Source records
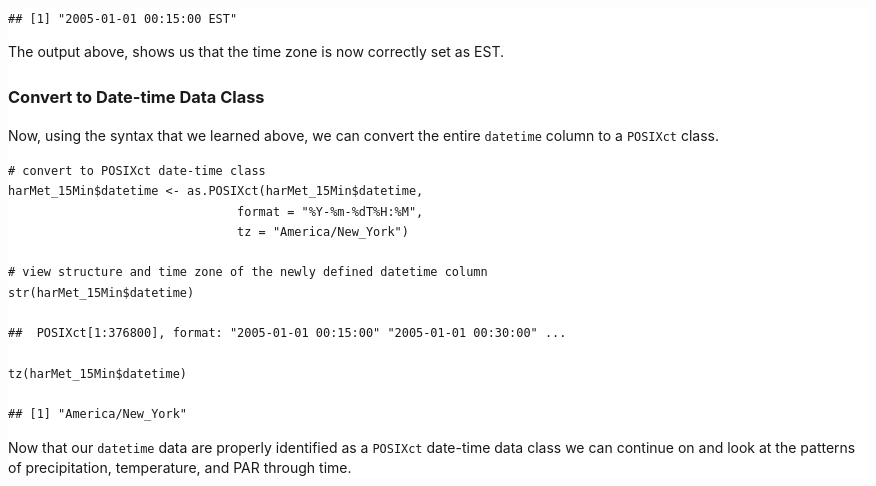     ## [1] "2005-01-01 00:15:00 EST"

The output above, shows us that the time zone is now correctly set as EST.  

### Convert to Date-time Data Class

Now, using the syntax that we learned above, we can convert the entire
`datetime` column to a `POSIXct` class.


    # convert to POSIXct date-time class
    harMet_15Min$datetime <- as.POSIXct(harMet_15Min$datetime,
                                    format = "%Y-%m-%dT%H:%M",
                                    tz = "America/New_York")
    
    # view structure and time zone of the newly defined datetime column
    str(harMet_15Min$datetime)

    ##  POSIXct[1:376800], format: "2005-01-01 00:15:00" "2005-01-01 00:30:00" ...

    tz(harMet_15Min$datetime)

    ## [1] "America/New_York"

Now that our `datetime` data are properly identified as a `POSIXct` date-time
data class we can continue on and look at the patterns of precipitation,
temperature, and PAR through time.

• Prompt:
Count each line of the entries that holds the word "above", then state the total and nothing more.

• Task answer:
2